Tehran University of Medical Sciences

Science Communicator Platform

Share By
Machine Learning Prediction of Metabolic-Associated Fatty Liver Disease in Type 2 Diabetes: Emphasizing Data Imputation and Feature Selection Publisher Pubmed



Khosravi Z ; Barzinpour F ; Rabizadeh S ; Nakhjavani M ; Esteghamati A
Authors

Source: PLOS ONE Published:2026


Abstract

Metabolic-Associated Fatty Liver Disease (MAFLD) is common among Type 2 Diabetes (T2DM) patients. The coexistence of these conditions increases the risk of MAFLD progression and diabetes complications. Detecting MAFLD early is challenging due to its asymptomatic initial stages. In this study, we aimed to develop a machine learning model to predict MAFLD in T2DM patients.
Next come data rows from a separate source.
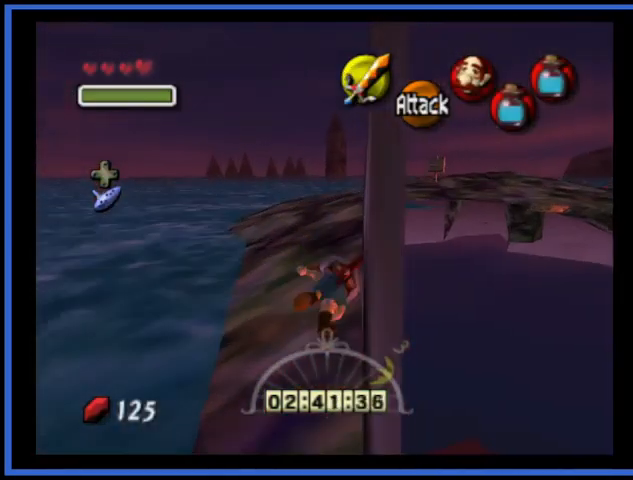
{"buttons": ["A"], "left_stick": "up-right", "right_stick": "center", "events": [[376, "A", "down"]]}
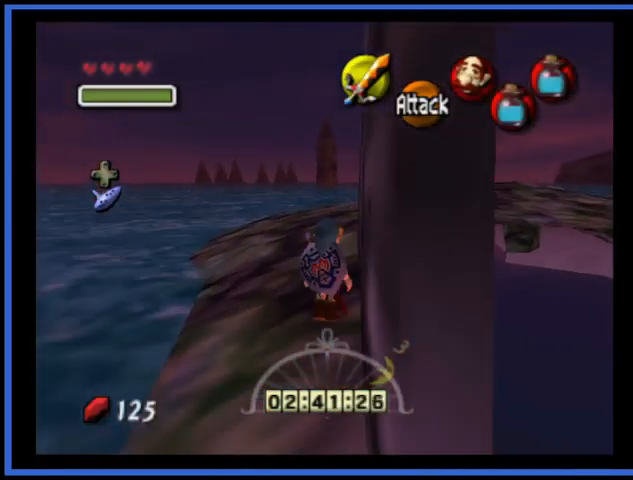
{"buttons": [], "left_stick": "up-right", "right_stick": "center", "events": [[292, "A", "up"]]}
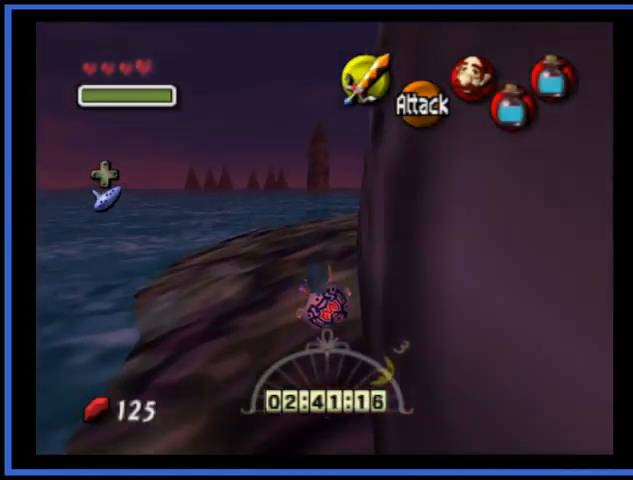
{"buttons": [], "left_stick": "up-right", "right_stick": "center", "events": []}
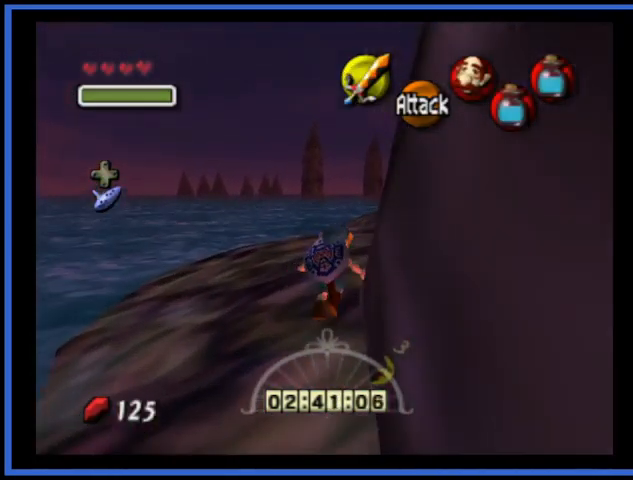
{"buttons": [], "left_stick": "up-right", "right_stick": "center", "events": []}
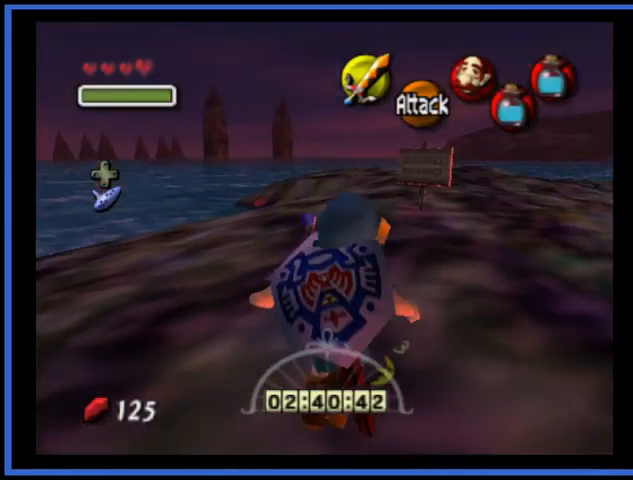
{"buttons": [], "left_stick": "up-right", "right_stick": "center", "events": []}
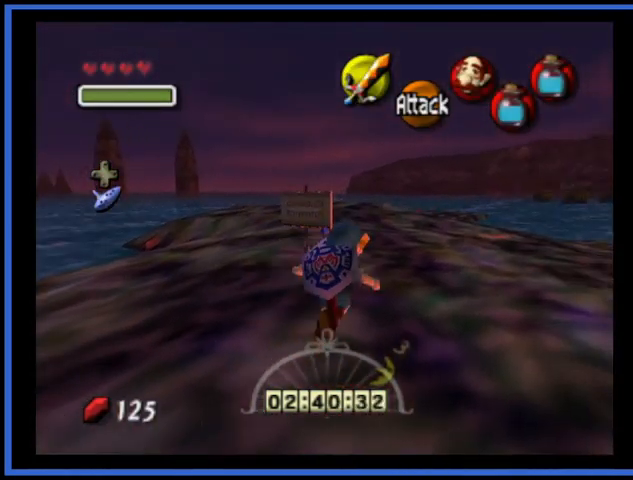
{"buttons": [], "left_stick": "up-right", "right_stick": "center", "events": []}
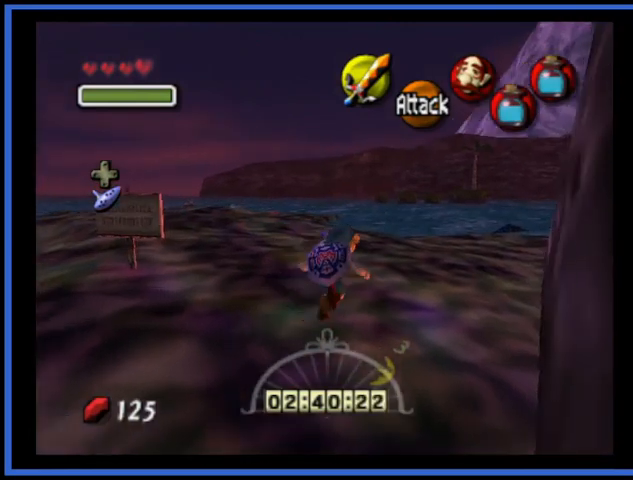
{"buttons": [], "left_stick": "up-right", "right_stick": "center", "events": [[84, "A", "down"], [459, "A", "up"]]}
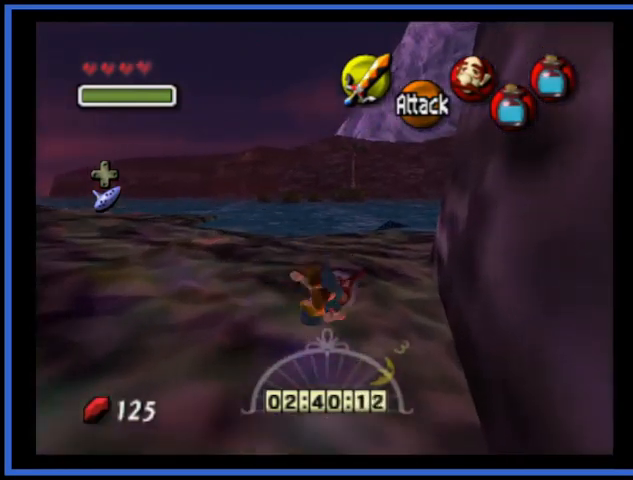
{"buttons": ["A"], "left_stick": "up", "right_stick": "center", "events": [[83, "left_stick", "up"], [500, "A", "down"]]}
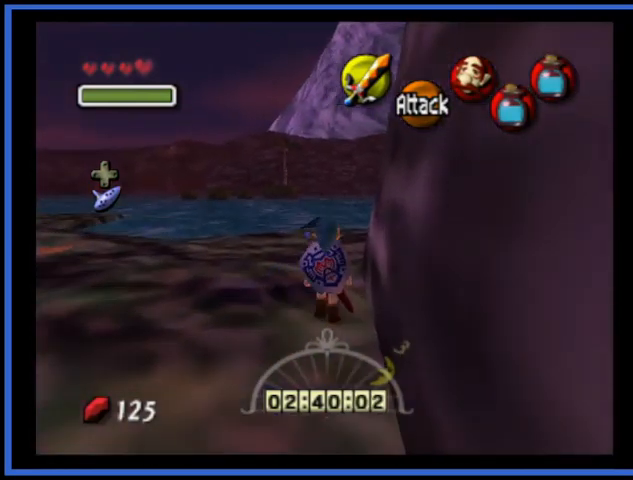
{"buttons": [], "left_stick": "up", "right_stick": "center", "events": [[334, "A", "up"]]}
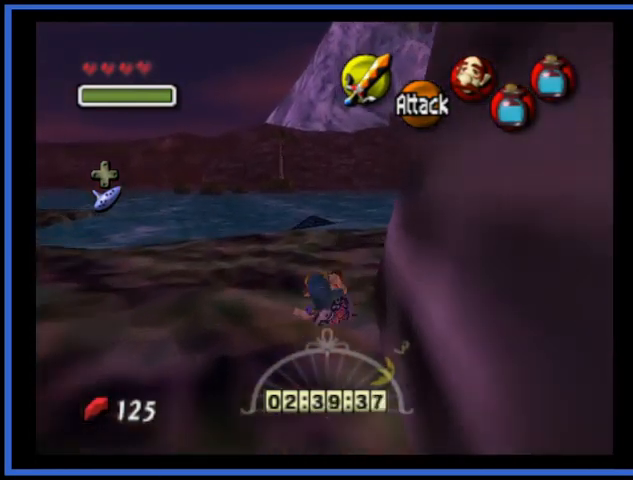
{"buttons": [], "left_stick": "center", "right_stick": "center", "events": [[41, "left_stick", "up-right"], [208, "left_stick", "right"], [250, "L2", "down"], [375, "L2", "up"], [375, "left_stick", "center"]]}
We conducted a cross-sectional study on 3,654 Iranian T2DM patients using their demographic and lab data. This study involved thorough data preprocessing, including evaluating various imputation methods on simulated missingness in a complete subset of the dataset. Additionally, four feature selection methods were applied to eight machine learning models to identify the most effective predictive model. The XGBoost classifier without feature selection achieved the best performance, with an accuracy of 80.6% and an area under the receiver operating characteristic curve (AUC) of 88.9%. Notably, certain features, such as alanine aminotransferase (ALT), platelet count (PLT) and Vitamin D(VitD) influenced the predictive performance. © 2026 Khosravi et al. This is an open access article distributed under the terms of the Creative Commons Attribution License, which permits unrestricted use, distribution, and reproduction in any medium, provided the original author and source are credited.